Lesch-Nyhan syndrome ... (Lesch-Nyhan syndrome) - Gen HPRT1
Lesch-Nyhan is a process that affects almost exclusively males, characterized by neurological and behavioral anomalies and excessive formation of uric acid, which can accumulate leading to gouty arthritis, or kidney stones or bladder . Neurological disorders include involuntary muscle movement disorders such as dystonia, spasmodic movements (chorea), and shaking of the limbs (ballismus). For these reasons, those affected usually can not walk and require the use of a wheelchair. Self - injury, including biting and head banging, the problem is most common and distinctive in people with Lesch-Nyhan syndrome behavior.
This process is due to mutations in the gene HRPT1, located on the long arm of the X chromosome (Xq26.1). This gene encodes the enzyme hypoxanthine-phosphoribosyl 1, which is involved in purine metabolism, making recycling when nucleic acids (RNA or DNA) are degraded. Purines recycling ensures that the cells have an abundant supply of amino acids in the coding DNA and RNA.
There are more than 200 mutations in the gene responsible HPRT1 Lesch-Nyhan syndrome. These mutations include nucleotide changes, insertions or deletions. that result encoding nonfunctional January 1, or low function-hypoxanthine phosphoribosyltransferase. Consequently, purines from nucleic acids not recycled, causing excessive accumulation of uric acid in the form., Which may lead to gouty arthritis, kidney stones and vesivcales calculations. However, it is unclear how functional enzyme deficiency leads to the characteristic neurological and behavioral problems of Lesch-Nyhan syndrome.

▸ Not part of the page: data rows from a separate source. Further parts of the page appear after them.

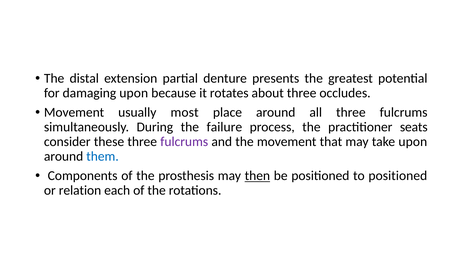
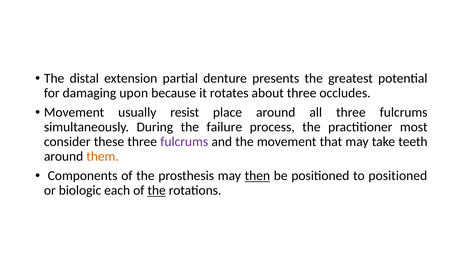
most: most -> resist
seats: seats -> most
take upon: upon -> teeth
them colour: blue -> orange
relation: relation -> biologic
the at (157, 190) underline: none -> present
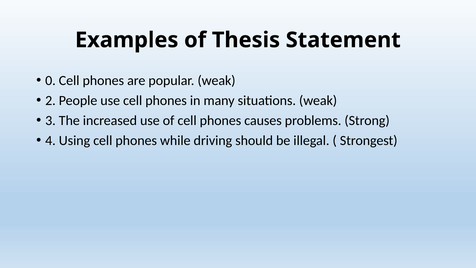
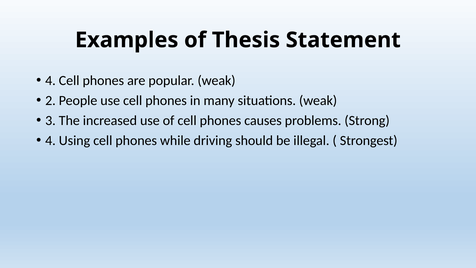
0 at (50, 80): 0 -> 4
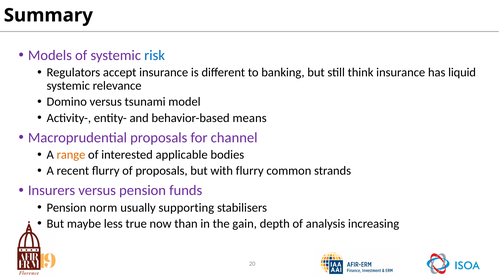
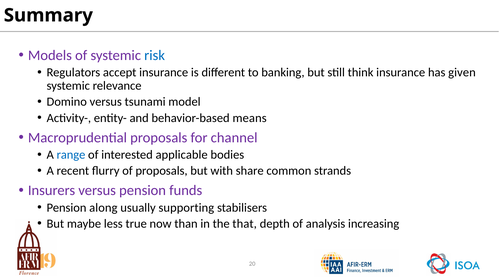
liquid: liquid -> given
range colour: orange -> blue
with flurry: flurry -> share
norm: norm -> along
gain: gain -> that
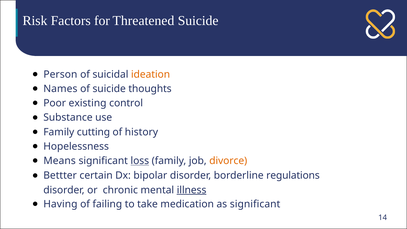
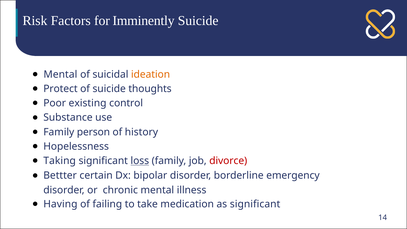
Threatened: Threatened -> Imminently
Person at (60, 74): Person -> Mental
Names: Names -> Protect
cutting: cutting -> person
Means: Means -> Taking
divorce colour: orange -> red
regulations: regulations -> emergency
illness underline: present -> none
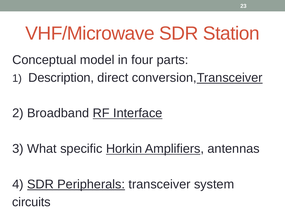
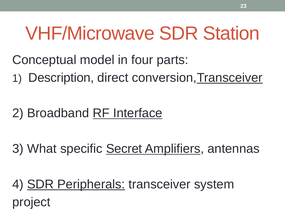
Horkin: Horkin -> Secret
circuits: circuits -> project
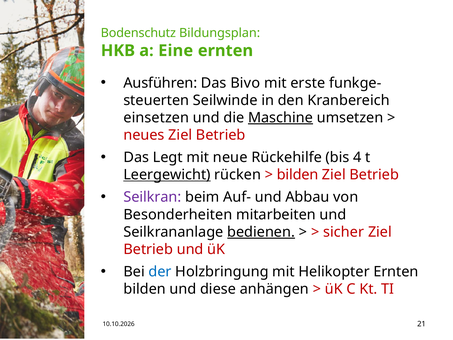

For reasons not well understood, the deficiency of this enzyme is associated with a deficiency of dopamine in the central nervous system. Dopamine is involved in controlling movements and emotional behaviors, so in patients with motor problems and other disorders of the central nervous system appear. Some patients with mutations in the gene HPRT1 produce a functional enzyme, and are considered to have variant Lesch-Nyhan syndrome, with signs and symptoms milder than usual syndrome. These mutations have also been associated with gouty arthritis called "related HPRT1 drop", Kelley-Seegmiller or syndrome in which there are no changes in the nervous system.
This process is inherited sex - linked recessive, because the gene is located on chromosome X. Having males one X chromosome, the alteration of this single gene is sufficient for the process is revealed. In women, having two X chromosomes, the mutation must occur on both chromosomes to express syndrome. For this reason, males are affected much more frequently than women, because it is very rare that they have two copies of the gene on both X chromosomes altered. A feature of these processes linked to chromosome X, is that parents can not pass this genetic trait to their children.
Tests in IVAMI: in IVAMI perform detection of mutations associated with Lesch-Nyhan syndrome, by complete PCR amplification of the exons of the gene HPRT1, and subsequent sequencing.
Samples recommended: EDTA blood collected for separation of blood leukocytes, or impregnated sample card with dried blood (IVAMI may mail the card to deposit the blood sample).